STUDY TEXT >>
>>>

Gerry Crowe - 2006 Irish Person of the Year
If Gerry Crowe's life were ever made into a movie, it would have to be directed by the likes of Sir David Lean, or Peter Jackson, or even George Lucas. Because his life, quite simply, has been nothing short of epic.
In recognition of his amazing contribution to the Toronto Irish community and to the world's poor especially, Crowe, 72, has been elected as this year's Irish Person of the Year.
"I'm so excited about it," he said during an interview in late January at his condominium downtown. "I couldn't believe it. It had been suggested to me about five years ago. It would be a beautiful plum to me in the evening of my life. It is a great little treasure for me. But God will think less of me because it'll be publicly known and that's a bit of a bother."
He was only given the heads up about his latest role in the community at five minutes to 11 a.m. on the Saturday morning before the announcement was made on Eamonn O'Loghlin's Ceol agus Craic radio show. He received a telephone call asking if he would like to be the Irish Person of the Year.

<<<

Extracted data entries
>>>

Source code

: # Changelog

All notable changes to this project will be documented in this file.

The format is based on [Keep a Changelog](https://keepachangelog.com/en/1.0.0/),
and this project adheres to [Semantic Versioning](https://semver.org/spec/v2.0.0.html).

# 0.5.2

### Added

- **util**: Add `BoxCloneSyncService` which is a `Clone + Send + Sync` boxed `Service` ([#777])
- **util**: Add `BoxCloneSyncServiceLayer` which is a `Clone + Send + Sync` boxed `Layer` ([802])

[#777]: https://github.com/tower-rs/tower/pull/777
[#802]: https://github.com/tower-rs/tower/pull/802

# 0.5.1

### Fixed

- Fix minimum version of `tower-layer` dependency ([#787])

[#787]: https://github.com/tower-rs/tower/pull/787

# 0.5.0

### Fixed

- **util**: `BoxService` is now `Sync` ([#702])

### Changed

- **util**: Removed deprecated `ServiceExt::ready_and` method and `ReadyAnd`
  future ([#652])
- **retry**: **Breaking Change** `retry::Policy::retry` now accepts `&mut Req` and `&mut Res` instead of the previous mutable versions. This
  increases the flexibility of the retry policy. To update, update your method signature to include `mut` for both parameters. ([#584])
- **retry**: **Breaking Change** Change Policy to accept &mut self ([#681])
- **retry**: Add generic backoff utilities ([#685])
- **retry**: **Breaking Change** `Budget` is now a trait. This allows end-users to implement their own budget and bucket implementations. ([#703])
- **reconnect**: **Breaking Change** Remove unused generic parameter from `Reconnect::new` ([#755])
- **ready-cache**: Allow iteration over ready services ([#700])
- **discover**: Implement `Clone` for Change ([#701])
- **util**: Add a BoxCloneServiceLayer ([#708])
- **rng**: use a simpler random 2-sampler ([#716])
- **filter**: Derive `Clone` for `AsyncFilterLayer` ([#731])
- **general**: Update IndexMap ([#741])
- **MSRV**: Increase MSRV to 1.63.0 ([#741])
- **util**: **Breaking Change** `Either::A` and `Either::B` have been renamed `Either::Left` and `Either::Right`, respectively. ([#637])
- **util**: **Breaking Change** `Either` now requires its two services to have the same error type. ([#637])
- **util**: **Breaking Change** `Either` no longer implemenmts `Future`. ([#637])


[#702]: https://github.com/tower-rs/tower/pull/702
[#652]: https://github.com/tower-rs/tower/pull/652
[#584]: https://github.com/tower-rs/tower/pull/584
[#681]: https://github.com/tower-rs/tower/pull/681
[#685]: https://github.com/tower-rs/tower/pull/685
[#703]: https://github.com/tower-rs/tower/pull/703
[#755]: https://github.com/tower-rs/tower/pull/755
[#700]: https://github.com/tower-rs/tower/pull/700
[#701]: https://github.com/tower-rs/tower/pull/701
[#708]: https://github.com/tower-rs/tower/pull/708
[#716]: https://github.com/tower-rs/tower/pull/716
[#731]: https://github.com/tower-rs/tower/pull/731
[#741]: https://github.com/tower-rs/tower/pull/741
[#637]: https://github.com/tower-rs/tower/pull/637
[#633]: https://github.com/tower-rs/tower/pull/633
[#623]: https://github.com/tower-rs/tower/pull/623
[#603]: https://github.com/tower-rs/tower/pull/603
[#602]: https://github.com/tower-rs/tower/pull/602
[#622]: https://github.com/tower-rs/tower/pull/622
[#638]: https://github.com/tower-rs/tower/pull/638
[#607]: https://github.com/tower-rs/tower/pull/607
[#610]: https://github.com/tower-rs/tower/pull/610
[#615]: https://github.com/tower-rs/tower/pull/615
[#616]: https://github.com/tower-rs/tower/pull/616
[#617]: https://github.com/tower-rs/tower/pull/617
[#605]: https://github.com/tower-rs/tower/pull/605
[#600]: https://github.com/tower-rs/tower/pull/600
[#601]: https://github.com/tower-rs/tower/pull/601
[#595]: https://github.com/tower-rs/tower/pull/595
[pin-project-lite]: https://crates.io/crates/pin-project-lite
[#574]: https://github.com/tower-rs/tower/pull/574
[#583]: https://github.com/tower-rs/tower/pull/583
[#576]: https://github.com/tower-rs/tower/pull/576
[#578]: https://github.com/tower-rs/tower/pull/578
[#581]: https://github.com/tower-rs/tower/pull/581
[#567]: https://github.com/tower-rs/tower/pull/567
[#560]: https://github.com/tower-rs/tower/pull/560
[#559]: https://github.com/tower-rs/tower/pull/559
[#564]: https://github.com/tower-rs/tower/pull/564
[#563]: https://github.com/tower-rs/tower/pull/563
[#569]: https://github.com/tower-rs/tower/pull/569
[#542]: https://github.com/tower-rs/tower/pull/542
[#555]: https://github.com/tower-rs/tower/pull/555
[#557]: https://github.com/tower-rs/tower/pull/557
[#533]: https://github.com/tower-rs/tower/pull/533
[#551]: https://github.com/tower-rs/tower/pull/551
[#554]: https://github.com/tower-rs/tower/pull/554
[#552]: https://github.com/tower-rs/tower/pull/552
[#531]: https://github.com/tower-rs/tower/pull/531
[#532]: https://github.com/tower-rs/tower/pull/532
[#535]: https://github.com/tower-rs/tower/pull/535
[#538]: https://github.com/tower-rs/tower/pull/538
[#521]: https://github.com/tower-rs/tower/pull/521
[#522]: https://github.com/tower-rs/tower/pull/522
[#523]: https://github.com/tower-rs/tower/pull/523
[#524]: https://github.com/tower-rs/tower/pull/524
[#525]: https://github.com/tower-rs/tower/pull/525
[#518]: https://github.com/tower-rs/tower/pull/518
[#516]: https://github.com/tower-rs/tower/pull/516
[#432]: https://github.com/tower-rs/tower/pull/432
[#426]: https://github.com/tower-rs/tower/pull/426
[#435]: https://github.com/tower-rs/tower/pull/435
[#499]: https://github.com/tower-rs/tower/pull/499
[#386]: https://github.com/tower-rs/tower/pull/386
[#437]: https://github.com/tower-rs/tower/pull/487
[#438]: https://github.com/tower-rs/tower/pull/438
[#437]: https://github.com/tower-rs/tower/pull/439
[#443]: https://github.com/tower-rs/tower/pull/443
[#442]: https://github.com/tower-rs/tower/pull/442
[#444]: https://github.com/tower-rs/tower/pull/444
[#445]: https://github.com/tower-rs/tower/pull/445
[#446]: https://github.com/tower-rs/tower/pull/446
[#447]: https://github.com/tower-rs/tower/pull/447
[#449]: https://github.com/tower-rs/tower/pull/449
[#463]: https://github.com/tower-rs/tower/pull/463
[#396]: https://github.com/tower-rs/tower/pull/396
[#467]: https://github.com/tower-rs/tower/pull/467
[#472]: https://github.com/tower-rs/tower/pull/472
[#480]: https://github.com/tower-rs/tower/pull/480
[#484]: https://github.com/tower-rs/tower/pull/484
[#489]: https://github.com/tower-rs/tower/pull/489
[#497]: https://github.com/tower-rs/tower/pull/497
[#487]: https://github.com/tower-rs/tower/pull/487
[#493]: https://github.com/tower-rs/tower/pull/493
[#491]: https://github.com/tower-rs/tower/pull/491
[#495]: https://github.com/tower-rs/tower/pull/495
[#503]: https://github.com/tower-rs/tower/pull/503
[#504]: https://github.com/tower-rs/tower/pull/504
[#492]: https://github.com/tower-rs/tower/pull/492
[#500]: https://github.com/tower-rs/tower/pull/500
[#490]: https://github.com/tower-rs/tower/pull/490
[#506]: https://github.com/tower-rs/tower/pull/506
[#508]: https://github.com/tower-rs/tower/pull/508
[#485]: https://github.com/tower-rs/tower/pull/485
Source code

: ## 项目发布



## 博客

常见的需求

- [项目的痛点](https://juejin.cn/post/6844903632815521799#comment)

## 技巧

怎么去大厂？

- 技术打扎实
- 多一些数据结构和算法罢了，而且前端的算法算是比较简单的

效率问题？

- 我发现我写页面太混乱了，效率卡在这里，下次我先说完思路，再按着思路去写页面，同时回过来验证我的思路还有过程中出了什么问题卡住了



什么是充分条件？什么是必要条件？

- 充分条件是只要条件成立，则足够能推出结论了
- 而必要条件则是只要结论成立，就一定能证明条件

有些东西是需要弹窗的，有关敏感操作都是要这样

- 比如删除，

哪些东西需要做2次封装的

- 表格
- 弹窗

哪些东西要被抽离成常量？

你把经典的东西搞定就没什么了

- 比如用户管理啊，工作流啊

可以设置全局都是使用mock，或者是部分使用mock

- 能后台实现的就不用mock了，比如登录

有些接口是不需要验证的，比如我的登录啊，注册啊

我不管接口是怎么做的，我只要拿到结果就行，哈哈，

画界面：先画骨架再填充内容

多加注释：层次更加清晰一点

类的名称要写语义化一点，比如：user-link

<<<

REQUIRED ACTION >>
Transcribe the part of the Gerry Crowe profile starting with "Gerry Crowe - 2006" and going on through "year's Irish Person of the Year.". The listing has nothing to do with this.

RESULT FOR THIS TASK >>
Gerry Crowe - 2006 Irish Person of the Year
If Gerry Crowe's life were ever made into a movie, it would have to be directed by the likes of Sir David Lean, or Peter Jackson, or even George Lucas. Because his life, quite simply, has been nothing short of epic.
In recognition of his amazing contribution to the Toronto Irish community and to the world's poor especially, Crowe, 72, has been elected as this year's Irish Person of the Year.